ECHR Judgement On The Re-letting Of Urban Property Regulation (Ordinance)

Posted on: 15 Jul 2020

Category: News

On the 30 June 2020, in the names Ellis & Scilio vs Malta, the European Court of Human Rights (“ECrtHR”) delivered another judgment, declaring that the provisions of Chapter 69 of the laws of Malta, dealing with the Re-letting of Urban Property (Regulation) Ordinance, to be in direct breach of the fundamental rights contemplated under Article 1 of Protocol 1 of the European Convention on Human Rights (“ECHR”).

Saliently, the case related to an immovable property located in Sliema which had been requisitioned in favour of a third-party back in 1957. Throughout the years, the applicants had, on various occasions sought to increase the amount of rent payable and due to them as lessors, as well as to redeem the property in question. Notably, both actions sought by the applicants are prohibited under the Re-letting of Urban Property (Regulation) Ordinance. The applicants instituted domestic proceedings before the First Hall Civil Court (“FHCC”) back in 2015, seeking redress for damages suffered and requesting the FHCC to evict the tenants occupying the property. The FHCC awarded the parties to the claim €20,000 arbitro bon viri, by way of compensation for the period between 1987-2010 but failed to take cognisance of the applicants’ second request. Both parties appealed the decision rendered by the FCHH before the Constitutional Court in 2016, where despite finding of a breach of Article 1 of Protocol 1 of the ECHR, the Constitutional Court held that awarding non-pecuniary damages (moral damages) as was being requested by the applicants, fell outside the remit of its competence. Consequently, the Constitutional Court reduced the compensation initially awarded by the FCHH to €10,000.
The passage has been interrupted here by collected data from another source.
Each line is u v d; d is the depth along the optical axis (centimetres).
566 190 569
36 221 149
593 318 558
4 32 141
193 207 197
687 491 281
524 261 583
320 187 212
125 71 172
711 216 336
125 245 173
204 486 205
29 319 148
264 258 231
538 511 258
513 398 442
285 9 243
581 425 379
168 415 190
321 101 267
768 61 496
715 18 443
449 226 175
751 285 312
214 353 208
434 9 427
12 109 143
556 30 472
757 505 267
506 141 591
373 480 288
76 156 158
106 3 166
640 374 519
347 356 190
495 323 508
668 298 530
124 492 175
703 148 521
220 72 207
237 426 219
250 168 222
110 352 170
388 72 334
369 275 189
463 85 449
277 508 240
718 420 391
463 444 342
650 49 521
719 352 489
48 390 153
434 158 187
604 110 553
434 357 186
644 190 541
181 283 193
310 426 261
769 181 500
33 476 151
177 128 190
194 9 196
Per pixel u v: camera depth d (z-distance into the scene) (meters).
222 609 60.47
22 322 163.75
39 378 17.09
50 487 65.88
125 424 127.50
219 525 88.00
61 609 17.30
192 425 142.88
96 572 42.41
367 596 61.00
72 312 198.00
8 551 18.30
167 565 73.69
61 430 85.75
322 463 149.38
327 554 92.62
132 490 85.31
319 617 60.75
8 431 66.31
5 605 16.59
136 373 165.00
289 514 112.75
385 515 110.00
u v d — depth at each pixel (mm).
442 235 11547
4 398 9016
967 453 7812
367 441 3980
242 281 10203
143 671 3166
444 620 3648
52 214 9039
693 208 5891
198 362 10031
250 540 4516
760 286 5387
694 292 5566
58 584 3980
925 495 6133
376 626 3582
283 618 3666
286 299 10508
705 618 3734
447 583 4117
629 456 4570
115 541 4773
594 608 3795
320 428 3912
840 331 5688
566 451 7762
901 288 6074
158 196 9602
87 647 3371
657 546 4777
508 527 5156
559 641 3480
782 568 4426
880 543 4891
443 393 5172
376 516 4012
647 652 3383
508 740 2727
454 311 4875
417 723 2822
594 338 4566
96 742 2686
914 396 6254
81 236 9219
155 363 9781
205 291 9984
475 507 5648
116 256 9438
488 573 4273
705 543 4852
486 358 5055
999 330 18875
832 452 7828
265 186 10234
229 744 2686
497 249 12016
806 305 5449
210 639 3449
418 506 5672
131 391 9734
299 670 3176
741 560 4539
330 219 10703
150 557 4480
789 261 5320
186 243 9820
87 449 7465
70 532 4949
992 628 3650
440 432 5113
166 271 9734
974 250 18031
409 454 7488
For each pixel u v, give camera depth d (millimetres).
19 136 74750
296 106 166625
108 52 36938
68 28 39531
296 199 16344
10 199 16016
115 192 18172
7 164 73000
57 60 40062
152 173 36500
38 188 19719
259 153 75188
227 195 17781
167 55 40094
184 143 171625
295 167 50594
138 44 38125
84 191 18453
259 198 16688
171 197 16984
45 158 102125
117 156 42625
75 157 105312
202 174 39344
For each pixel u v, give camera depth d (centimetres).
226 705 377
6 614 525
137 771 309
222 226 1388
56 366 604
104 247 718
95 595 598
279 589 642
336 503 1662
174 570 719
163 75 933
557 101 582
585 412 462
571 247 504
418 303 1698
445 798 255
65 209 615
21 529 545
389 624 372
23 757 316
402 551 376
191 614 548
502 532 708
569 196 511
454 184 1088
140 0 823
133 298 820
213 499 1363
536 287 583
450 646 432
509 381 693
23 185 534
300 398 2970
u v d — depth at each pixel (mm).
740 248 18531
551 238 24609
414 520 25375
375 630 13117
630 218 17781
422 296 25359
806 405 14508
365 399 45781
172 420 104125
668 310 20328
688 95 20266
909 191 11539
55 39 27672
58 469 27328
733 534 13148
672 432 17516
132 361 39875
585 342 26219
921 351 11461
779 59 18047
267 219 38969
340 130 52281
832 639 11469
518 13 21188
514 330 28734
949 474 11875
As a result of these unsatisfactory state of events, the applicants sought the intervention of the Strasbourg court on basis of Article 13 of the ECHR. The ECrtHR established that the compensation awarded by the domestic courts in light of the experts finding was hardly sufficient. The ECrtHR stated that ‘an award for pecuniary damage made by a domestic court must be intended to put the applicant, as far as possible, in the position s/he would have enjoyed had the breach not occurred’. In addition, with reference to Article 41 of the Convention (Just Satisfaction), the ECrtHR awarded €148,000 in respect of pecuniary damages together with the sum of €10,000 initially awarded by the domestic court.